● Отрывок:
+-------+

Что-то хотел сказать и не мог, искал и не находил слов. Вдруг нашел и радостно, поспешно зашептал: «Pater, in manus Tuas, Отче, в руки Твои предаю дух мой!»
Все повторял, как будто ненасытимо-жадно пил лекарство, утоляющее всю муку жизни и смерти: «Отче, в руки, в руки Твои… Искупи! Искупи! Искупи-и!»
И умолк, затих. С ним заговаривали, спрашивали о чем-то, но он не отвечал, как будто не слышал.
И все вдруг затихли, замерли, как будто поняли что-то. Но все еще не знали, что делать. Знал один только Ионас. Он подошел к изголовью постели, так же, как давеча, наклонился к умирающему и крикнул ему на ухо повелительным голосом: «Досточтимый отец! Умираете ли вы, веруя в Иисуса Христа, Сына Божия Единородного и во все, что вы проповедывали?»
«Да», – ответил умирающий таким внятным голосом, что все услышали, и всем показалось, что, хотя голос этот прозвучал здесь еще, на земле, но тот, кто ответил, был уже не здесь, а там, и голос его донесся оттуда. И это было так чудно и страшно, что люди не могли этого вынести. Снова засуетились, заметались, чтобы скрыть от себя суетой слишком грозное величие того, что перед ними совершалось. Но уже не могли помешать умирающему сделать последнее, величайшее дело жизни. Медленно подымался нырнувший пловец из темной глубины, все выше, выше и, вынырнув, увидел солнце. Медленно развязываясь на шее, мертвая петля слабела, слабела и, наконец, развязалась совсем. Всей грудью вздохнул он, как тогда, у открытого окна, слушая веселый звон колокольчиков под дугами коней и еще более веселый детский смех в проносившихся по улице санках. Он смотрел на райское, голубое февральское небо, где было обещание вечной весны.
Было три часа пополуночи после того, как ответил «Да». Он, повернувшись на правый бок, как будто уснул так спокойно, что начали снова надеяться. Но врачи говорили, что нет надежды, и часто подносили ко рту его свечу, чтобы знать, дышит ли он.
Вдруг лицо его побледнело, кончик носа заострился, руки и ноги оледенели. Он глубоко и тихо вздохнул, и это был его последний вздох. Пламя свечи, поднесенной ко рту, осталось неподвижным.[538]
«Все мы свидетельствуем, – сказано было в составленной тремя очевидцами, Юстом Ионасом, Иоганном Аурифабером и Михаэлем Целием, точной записи о блаженной кончине Мартина Лютера, – все мы свидетельствуем, по совести, что он почил в мире Господнем, как бы не чувствуя смерти, так что на нем исполнилось слово Евангелия: „Истинно, истинно говорю вам: кто соблюдает слово Мое, тот не увидит смерти вовек“ (Иоанн, 8:51).

+-------+

● Рабочее задание: Переведите на английский язык предложение из отрывка о кончине Мартина Лютера: «Он глубоко и тихо вздохнул, и это был его последний вздох».

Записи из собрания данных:

+-------+

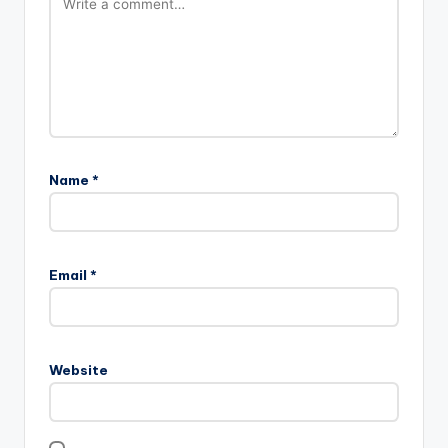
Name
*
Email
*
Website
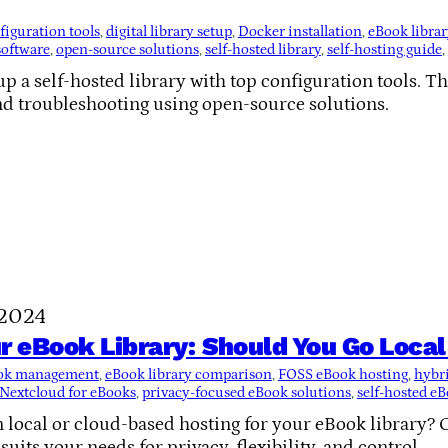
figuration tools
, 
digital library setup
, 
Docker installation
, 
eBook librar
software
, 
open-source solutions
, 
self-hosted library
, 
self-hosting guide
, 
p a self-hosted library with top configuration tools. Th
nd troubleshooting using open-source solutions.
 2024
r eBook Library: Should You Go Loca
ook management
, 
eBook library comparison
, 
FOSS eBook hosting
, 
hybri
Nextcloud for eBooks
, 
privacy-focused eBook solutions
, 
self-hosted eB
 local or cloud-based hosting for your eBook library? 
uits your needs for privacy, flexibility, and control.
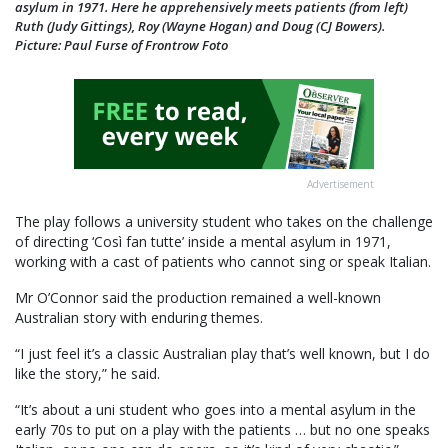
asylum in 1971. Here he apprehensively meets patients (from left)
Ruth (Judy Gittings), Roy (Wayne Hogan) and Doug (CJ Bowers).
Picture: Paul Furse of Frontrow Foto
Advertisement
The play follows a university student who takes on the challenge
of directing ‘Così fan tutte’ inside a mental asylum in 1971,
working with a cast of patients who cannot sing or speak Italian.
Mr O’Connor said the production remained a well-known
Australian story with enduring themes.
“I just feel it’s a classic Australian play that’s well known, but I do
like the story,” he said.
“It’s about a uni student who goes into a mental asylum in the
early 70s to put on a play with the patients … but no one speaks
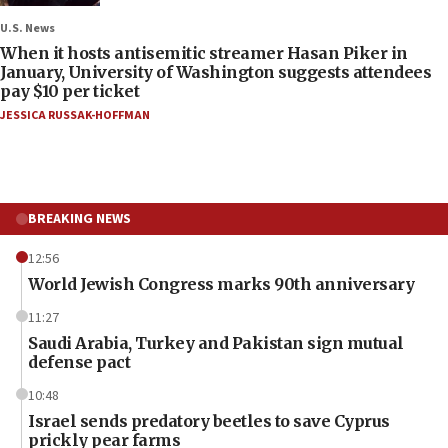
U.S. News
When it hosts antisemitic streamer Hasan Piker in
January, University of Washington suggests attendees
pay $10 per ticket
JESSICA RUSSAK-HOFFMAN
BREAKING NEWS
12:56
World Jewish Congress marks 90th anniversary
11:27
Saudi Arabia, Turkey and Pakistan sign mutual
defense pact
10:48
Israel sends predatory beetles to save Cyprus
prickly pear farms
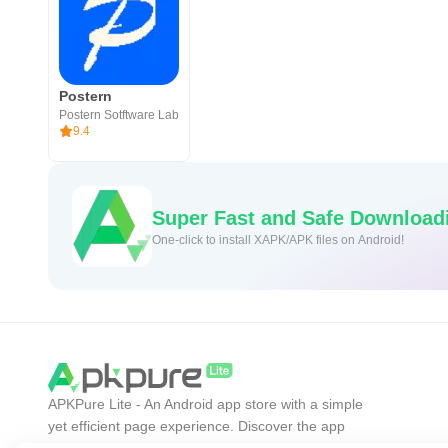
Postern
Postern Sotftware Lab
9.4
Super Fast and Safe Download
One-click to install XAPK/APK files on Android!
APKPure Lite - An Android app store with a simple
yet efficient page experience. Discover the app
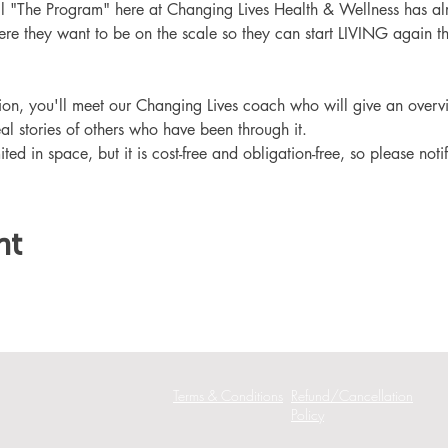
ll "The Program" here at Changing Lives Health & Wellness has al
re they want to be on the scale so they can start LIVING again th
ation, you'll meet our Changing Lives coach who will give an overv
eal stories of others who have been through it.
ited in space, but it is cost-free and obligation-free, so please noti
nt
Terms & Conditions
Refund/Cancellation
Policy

+-------+

● Решение задачи: He sighed deeply and quietly, and that was his last breath.